Of women, King Cormac, like so many monarchs from Solomon down, has nothing good to say, perhaps his high position did not help him to judge them impartially. At least, to the question, "O grandson of Con, how shall I distinguish the characters of women?" the following bitter answer is given:
"'I know them, but I cannot describe them. Their counsel is foolish, they are forgetful of love, most headstrong in their desires, fond of folly, prone to enter rashly into engagements, given to swearing, proud to be asked in marriage, tenacious of enmity, cheerless at the banquet, rejectors of reconciliation, prone to strife, of much garrulity.
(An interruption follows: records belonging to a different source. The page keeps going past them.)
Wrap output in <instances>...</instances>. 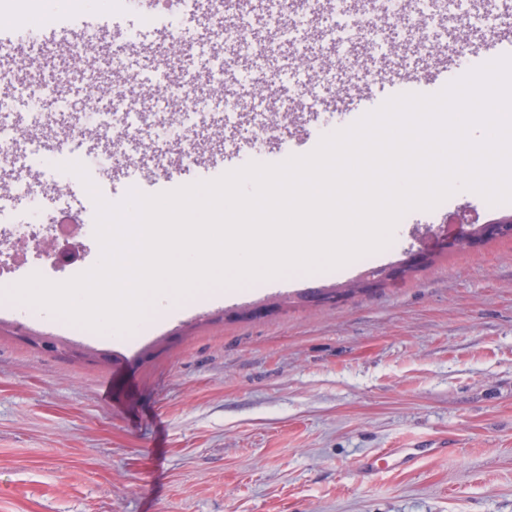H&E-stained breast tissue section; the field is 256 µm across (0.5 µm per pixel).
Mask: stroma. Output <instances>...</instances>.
<instances>
[{
  "mask_svg": "<svg viewBox=\"0 0 512 512\" xmlns=\"http://www.w3.org/2000/svg\"><path fill=\"white\" fill-rule=\"evenodd\" d=\"M387 6L343 0L342 15H320L314 30L274 28L272 16L290 12L269 0H252L224 26L174 6L167 27H90L110 49L88 56L80 39L62 56V28H42L38 67L0 95V113L13 116L0 139L24 128L44 155L90 159L92 182L116 202L133 188L157 195L218 179L259 149L270 164L312 152V132L345 129L359 112L353 89L368 71L432 82L409 39L414 17L395 20ZM364 9L379 14L378 30L358 32ZM417 11L429 40L447 48L449 71L463 76L458 31L479 43L489 28L477 19L460 27L463 0H443L441 23L431 0ZM229 25L255 33L259 60L239 55ZM363 45L368 70L339 66ZM88 62L103 93L94 132L81 137L71 126ZM135 73L134 100L114 98ZM259 76L276 91L254 94ZM176 126L186 138L172 139ZM21 168L49 188L43 223L62 211L94 223L81 180L61 181L28 152L0 160V179ZM506 211L512 203L458 190L407 212L372 263L397 262L447 222L484 224ZM74 252L60 265L31 252L0 276V512H512V238L438 254L337 308L298 296L358 278L357 262L236 285L218 304L171 298L126 333L8 296L35 273L63 283L88 271L100 245L81 237ZM27 333L63 348L43 351ZM418 438L448 440L451 451L370 479L358 473L364 455Z\"/></svg>",
  "mask_w": 512,
  "mask_h": 512,
  "instance_id": "35a3bbf8",
  "label": "stroma"
}]
</instances>
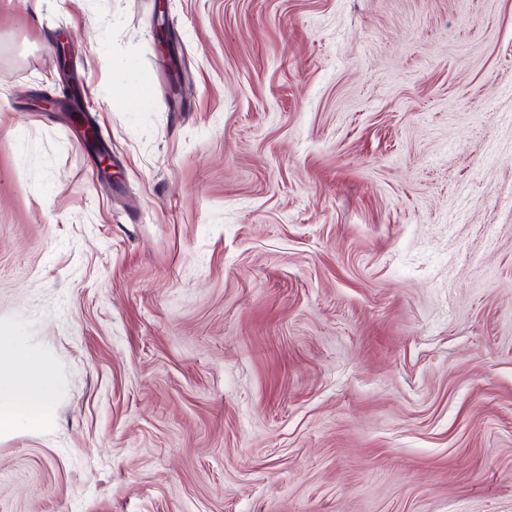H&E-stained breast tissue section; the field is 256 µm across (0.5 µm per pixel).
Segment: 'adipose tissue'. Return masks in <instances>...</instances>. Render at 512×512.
I'll return each instance as SVG.
<instances>
[{
    "label": "adipose tissue",
    "instance_id": "adipose-tissue-1",
    "mask_svg": "<svg viewBox=\"0 0 512 512\" xmlns=\"http://www.w3.org/2000/svg\"><path fill=\"white\" fill-rule=\"evenodd\" d=\"M54 392L49 368L34 363L29 347L19 337L0 336V436L50 426Z\"/></svg>",
    "mask_w": 512,
    "mask_h": 512
}]
</instances>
Until evil be good, until hell be heaven, until the sun hide his light, until the stars of heaven fall, women will remain as we have stated. Woe to him, my son, who desires or serves a bad woman, woe to every one who has got a bad wife'"!
This Christian allusion to heaven and hell, and some others of the same sort, show that despite a considerable pagan flavouring the tract cannot be entirely the work of King Cormac, though it may very well be the embodiment and extension of an ancient pagan discourse, for, as we have seen, after Christianity had succeeded in getting the upper hand over paganism, a kind of tacit compromise was arrived at, by means of which the bards and fĭlès and other representatives of the old pagan learning, were allowed to continue to propagate their stories, tales, poems, and genealogies, at the price of incorporating with them a small share of Christian alloy, or, to use a different simile, just as the vessels of some feudatory nations are compelled to fly at the mast-head the flag of the suzerain power. But so badly has the dovetailing of the Christian and the pagan parts been managed in most of the older romances, that the pieces come away quite separate in the hands of even the least skilled analyser, and the pagan substratum stands forth entirely distinct from the Christian accretion.
[1] O'Clery notices, in his Féilĭrè na Naomh, the lives of thirty-one saints written in Irish, all extant in his time, not to speak of Latin ones. I fancy most of them still survive. Stokes printed nine from the Book of Lismore; Standish Hayes O'Grady four more from various sources.
[2] See Cormac's glossary sub voce.
[3] See "Irische Texte," Dritte Serie, 1 Heft, pp. 187 and 204.
[4] Agallamh an da Suadh.
[5] "Irische Texte," Dritte serie, Heft i.